Vishal Kampani, Vice Chairman and Managing Director of JM Financial, on November 23 advised retail investors to avoid buying newly listed stocks on listing day, saying early secondary-market enthusiasm often overlooks large share supply that comes later.
Speaking to CNBC-TV18 on the sidelines of the JM Financial India Xchange 2025 conference, Kampani urged investors to be patient with new listings. “Please give it time. Don’t rush in on day one to buy new listings. Just hold off,” he said. He added that retail investors are “far better off investing with some of the marquee mutual funds” instead of trying to capture early listing gains.
Lock-in expiries can change the supply equation
Kampani said post-IPO rallies are often driven by temporary supply constraints because anchor investors are locked in. He noted that once lock-in periods of 30 days, 90 days, or six months expire, selling pressure typically rises. “You’ll really see how some of these gains post-IPO play out after the lock-ups,” he said, pointing to private equity investors waiting to exit.

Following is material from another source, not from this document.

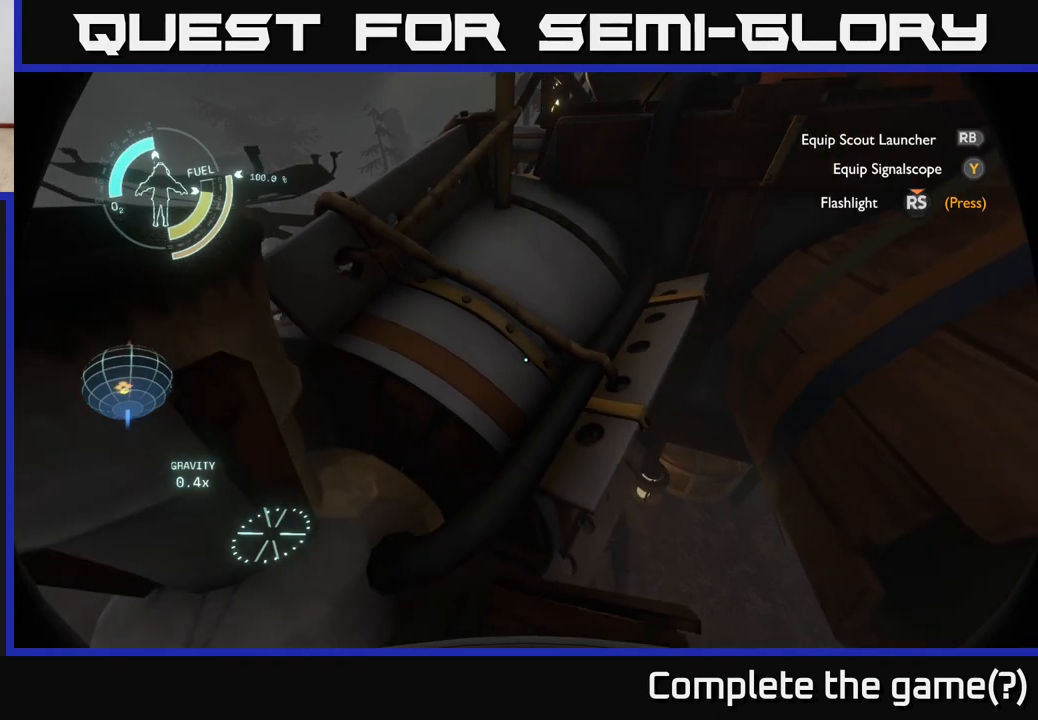
{"buttons": [], "left_stick": "up", "right_stick": "up", "events": [[17, "left_stick", "down-right"], [350, "left_stick", "up"], [467, "right_stick", "up"]]}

Private equity exits could keep some stocks flat
He linked the IPO surge to a large build-up of private equity investment in India. Kampani said India has seen about $350–400 billion of PE inflows in recent years and estimated that exits could total around $800 billion to $1 trillion in value over the next five to seven years. He added that roughly 25–30 percent of these exits may come through public markets, creating significant float.

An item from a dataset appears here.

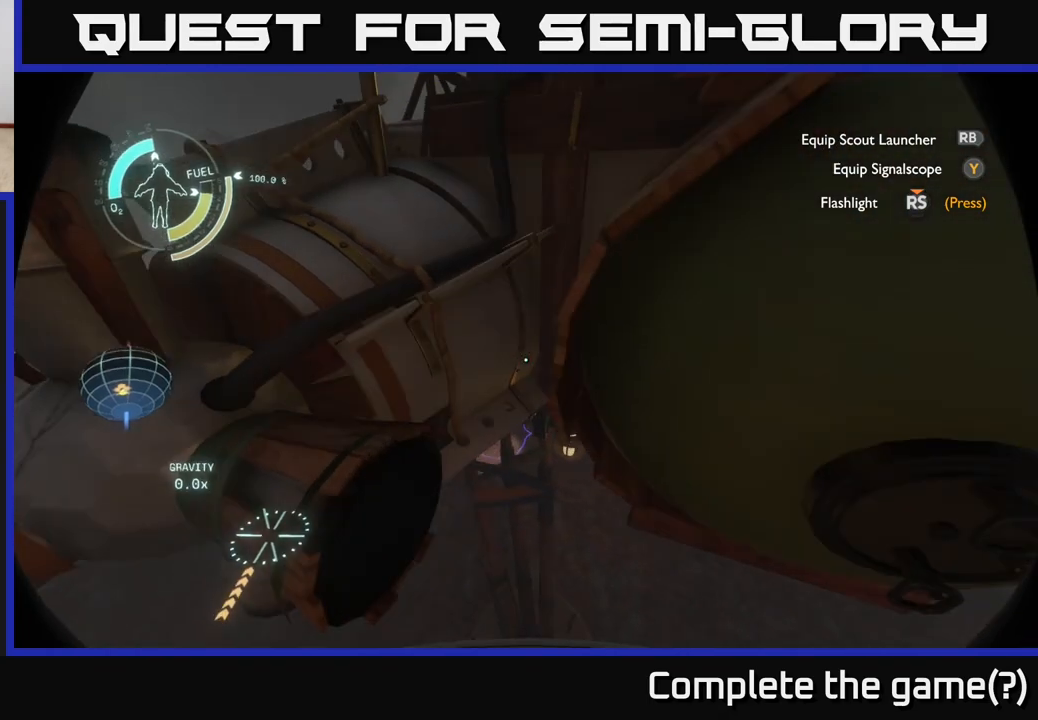
{"buttons": ["R2"], "left_stick": "up", "right_stick": "up", "events": [[133, "right_stick", "center"], [333, "left_stick", "center"], [367, "right_stick", "up"], [433, "left_stick", "up"], [467, "R2", "down"]]}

According to Kampani, this overhang can keep stock prices flat for extended periods even when fundamentals remain healthy. “You can see two or three years of prices being almost flat… just because 70 percent of a company is up for sale,” he said.
IPO cycle likely to continue as PE reinvests
Kampani said the current IPO cycle is being driven largely by private equity, and expects the loop to continue as capital returned through exits is reinvested into younger firms, leading to more listings.
Market outlook tied to earnings recovery
On market performance, Kampani said index-level gains have lagged because earnings growth has undershot expectations. He pointed to FY25 earnings growth coming in closer to 8–9 percent versus expectations of 15–16 percent, which he said contributed to foreign portfolio investor selling. He added that sustained retail SIP inflows into mutual funds have helped support indices.
Kampani said he does not see major macro risks for India at present, citing deleveraged corporate balance sheets, strong banks and NBFCs, and nearly $700 billion in forex reserves. He said India’s longer-term growth outlook remains a key draw for global investors.
He expects earnings growth to improve, projecting 14–16 percent growth in FY26–27, which he said should support better market returns.
JM Financial flags record pipeline, NSE among big-ticket IPOs
Looking ahead, Kampani said JM Financial is handling its largest-ever IPO pipeline, with about Rs 1.2 lakh crore of filed issues. He estimated the broader market could see Rs 3–4 lakh crore of transactions, adding that IPO fundraising this year has already reached Rs 1.52 lakh crore, above last year’s Rs 1.54–1.55 lakh crore.
Kampani said next year’s fundraising could potentially double if several large offerings proceed. Among the upcoming deals, he highlighted the National Stock Exchange listing as a major potential issue. “That will be a very large and a very exciting IPO,” he said.